Reggio Emilia, la coppia era finita a processo per aver dichiarato il falso nell’autocertificazione . Il giudice ha contestato i decreti del governo. "Violano la libertà personale prevista dalla Costituzione"

Migration

di Daniele Petrone

Prosciolti per aver esibito un’autocertificazione fasulla, in pieno lockdown, ai carabinieri. Perché per il giudice il Dpcm anti-Covid è illegittimo e lede la libertà personale di movimento. È la clamorosa sentenza, destinata a fare giurisprudenza, emessa dal gip Dario De Luca del tribunale di Reggio Emilia, il 27 gennaio scorso. I fatti risalgono al 13 marzo di un anno fa, quando un uomo e una donna vengono fermati in auto ad un posto di blocco a Correggio, nella Bassa Reggiana. Compilano l’autocertificazione richiesta, dichiarando, lei "di essere andata a sottoporsi ad esami clinici", lui "di averla accompagnata", motivando così lo spostamento per comprovata necessità di salute, tra le uniche eccezioni concesse in materia di restrizioni a inizio pandemia.

I successivi controlli delle forze dell’ordine accertano però che "la donna quel giorno non aveva fatto alcun accesso all’ospedale di Correggio", come lei aveva indicato. Scattano così le violazioni e gli atti finiscono in Procura. La coppia di amici viene accusata di falso ideologico in atto pubblico e il pm chiede l’emissione di un decreto di condanna penale.

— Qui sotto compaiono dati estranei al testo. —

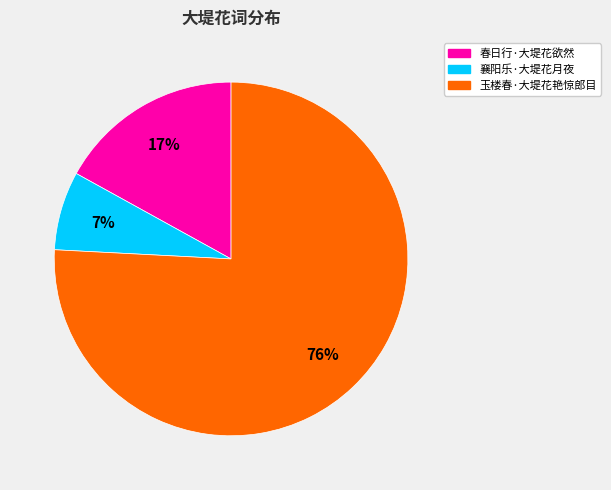

To the nearest percent, what percentage of the pie is 襄阳乐·大堤花月夜?

7%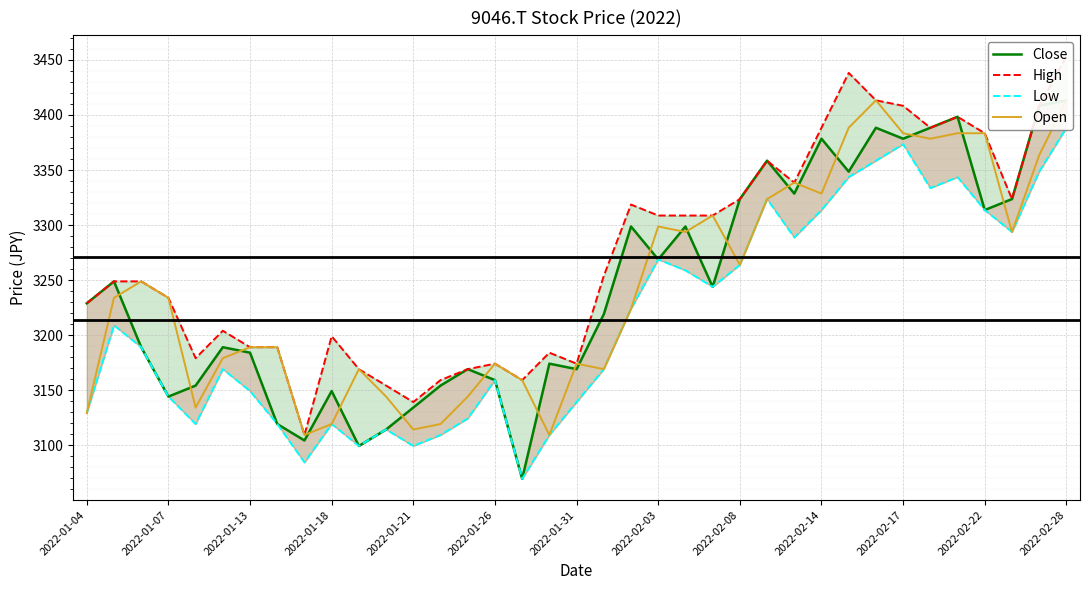

Reading right to left, transcribe all the data shown in this chart.

Close: 3413.3	3408.3	3323.6	3313.7	3398.4	3388.4	3378.4	3388.4	3348.5	3378.4	3328.6	3358.5	3323.6	3243.9	3298.7	3268.8	3298.7	3219.0	3169.2	3174.1	3069.5	3159.2	3169.2	3154.2	3134.3	3114.3	3099.4	3149.2	3104.4	3119.3	3184.1	3189.1	3154.2	3144.2	3189.1	3248.9	3228.9
High: 3453.2	3408.3	3323.6	3383.4	3398.4	3388.4	3408.3	3413.3	3438.2	3388.4	3338.6	3358.5	3323.6	3308.7	3308.7	3308.7	3318.6	3253.9	3174.1	3184.1	3159.2	3174.1	3169.2	3159.2	3139.3	3154.2	3169.2	3199.1	3109.4	3189.1	3189.1	3204.0	3179.1	3233.9	3248.9	3248.9	3228.9
Low: 3388.4	3348.5	3293.7	3313.7	3343.6	3333.6	3373.5	3358.5	3343.6	3313.7	3288.7	3323.6	3263.8	3243.9	3258.8	3268.8	3224.0	3169.2	3139.3	3109.4	3069.5	3159.2	3124.3	3109.4	3099.4	3114.3	3099.4	3119.3	3084.4	3119.3	3149.2	3169.2	3119.3	3144.2	3189.1	3209.0	3129.3
Open: 3413.3	3363.5	3293.7	3383.4	3383.4	3378.4	3383.4	3413.3	3388.4	3328.6	3338.6	3323.6	3263.8	3308.7	3293.7	3298.7	3224.0	3169.2	3174.1	3109.4	3159.2	3174.1	3144.2	3119.3	3114.3	3144.2	3169.2	3119.3	3109.4	3189.1	3189.1	3179.1	3134.3	3233.9	3248.9	3233.9	3129.3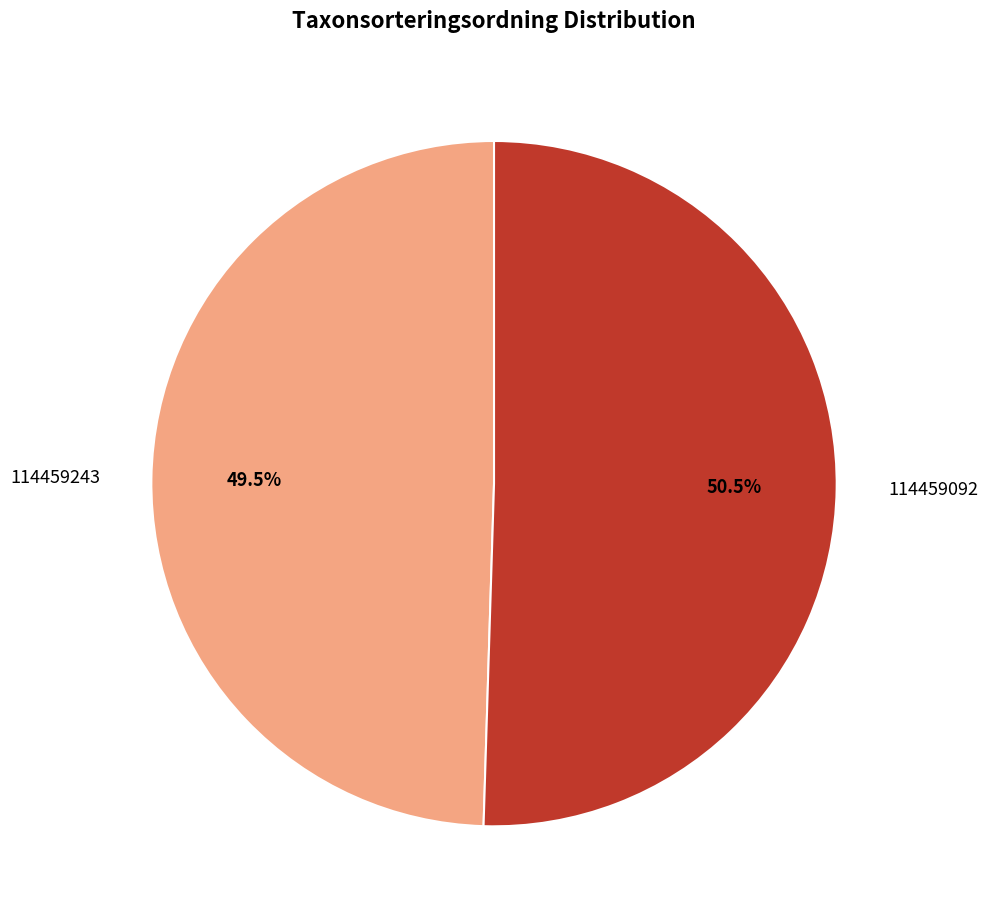

What is the total percentage of 114459243 and 114459092?

100.0%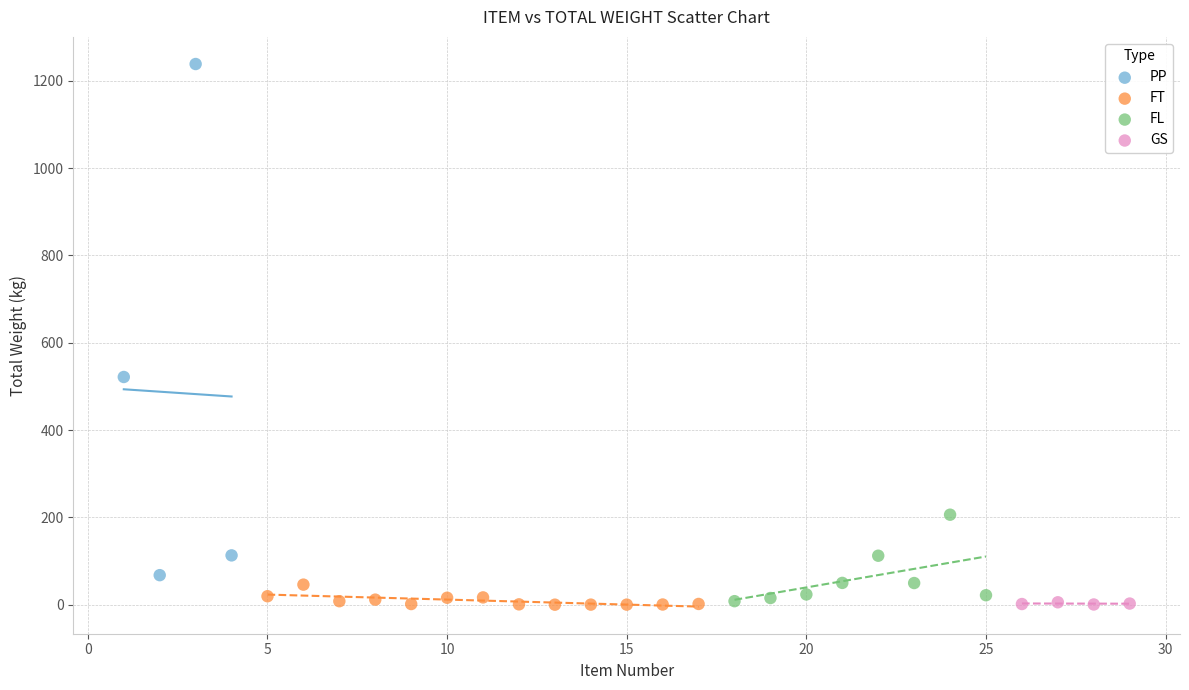

Which series has the largest Y range (max minus min)?

PP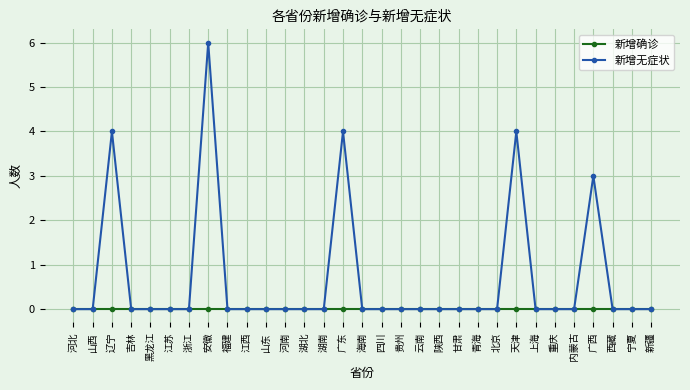

Which series has the largest range (max minus min)?

新增无症状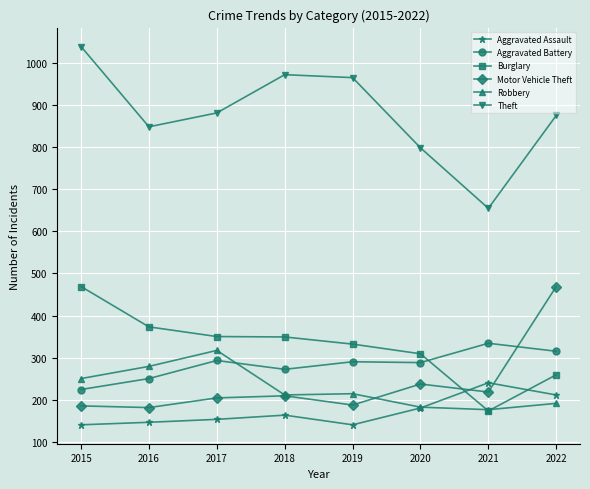

True or false: Robbery has a value of 253 at 2020.

False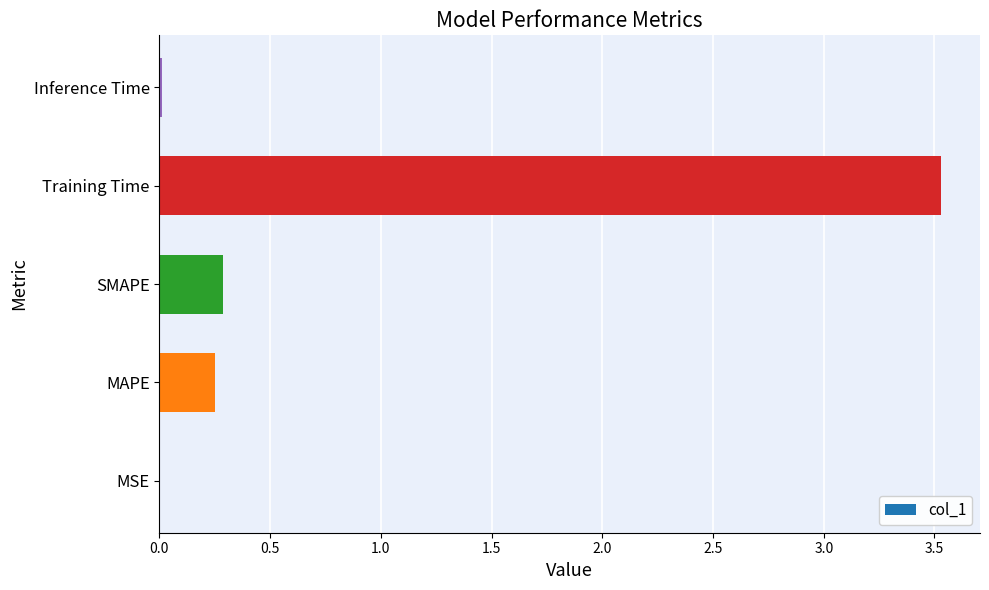

Read the value at Training Time.

3.5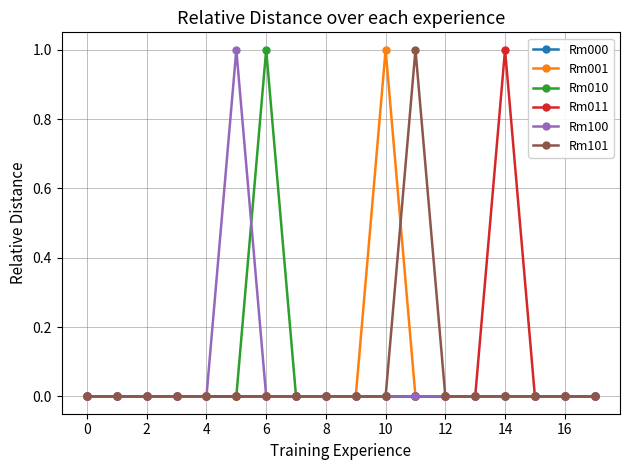

True or false: Rm001 has more than 0 interior local peaks.

True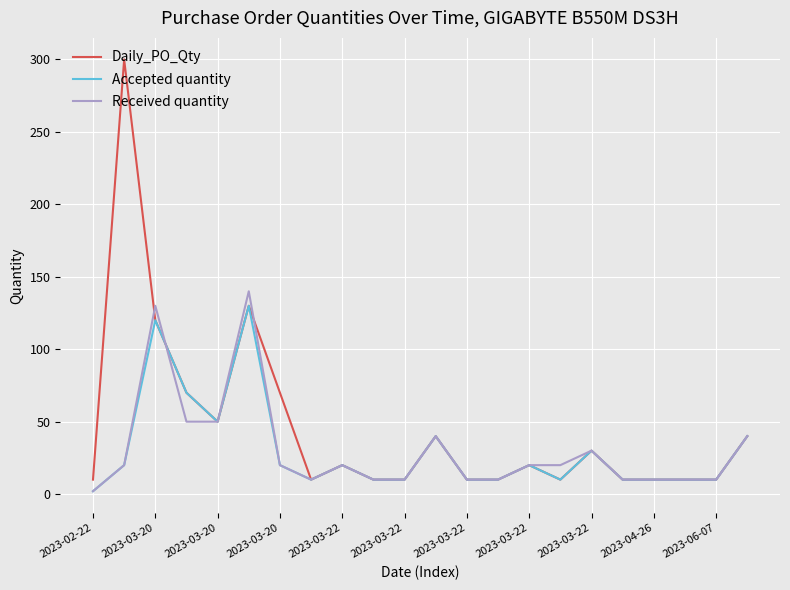

Which series has the largest total across all categories?

Daily_PO_Qty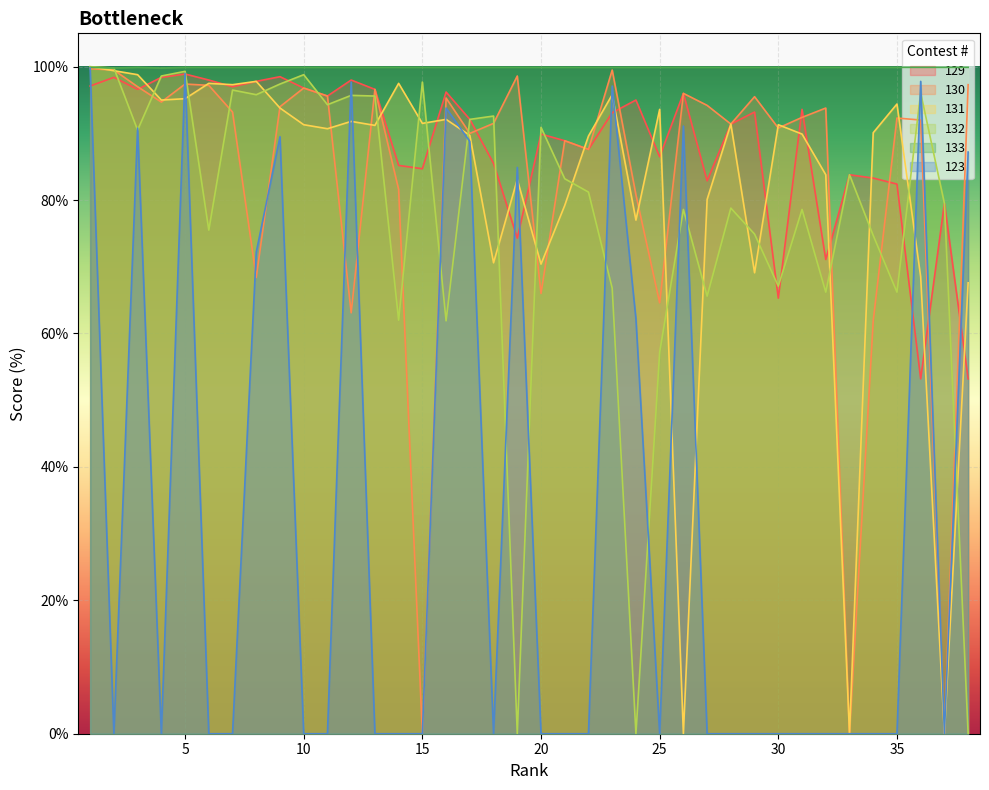

List the series in order of their peak value, highest first.

131, 132, 133, 123, 130, 129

Ma per il giudice "il fatto non costituisce reato", sancendo di fatto l’illegittimità del Dpcm – per la prima volta in Italia, scritto in una sentenza – dopo tante discussioni proprio sulle limitazioni personali. E di fatto il gip definisce "un falso inutile" quello commesso dalla coppia reggiana. "Poiché – scrive il gip De Luca nella sentenza 542021 che ha avuto risalto anche tra i più importanti siti online di giuristi – proprio in forza di tale decreto, ciascun imputato è stato ‘costretto’ a sottoscrivere un’autocertificazione incompatibile con lo stato di diritto del nostro Paese e dunque illegittima".

E ancora: "Nel nostro ordinamento giuridico, l’obbligo di permanenza domiciliare consiste in una sanzione penale restrittiva della libertà personale che viene irrogata dal giudice penale per alcuni reati all’esito del giudizio". A supporto di questa tesi cita l’esempio pragmatico dei provvedimenti Daspo: se le forze dell’ordine lo chiedono per un tifoso presunto violento, deve essere il giudice a valutare se la richiesta sia proporzionata alla condotta; solo se le sue azioni sono ritenute davvero violente, allora il tribunale gli impedirà di andare allo stadio.

Infine, qualcuno potrebbe obiettare: ma non è materia degli ‘Ermellini’ decidere se una legge sia valida per la Costituzione? Anche qui il giudice chiarisce: "poichè trattasi di Dpcm, cioè di un atto amministrativo, il giudice ordinario non deve rimettere la questione di legittimità costituzionale alla Corte costituzionale, ma deve procedere, direttamente, alla disapplicazione dell’atto amministrativo illegittimo per violazione di legge". Una sentenza che ora crea un precedente storico, anche alla luce delle attuali restrizioni.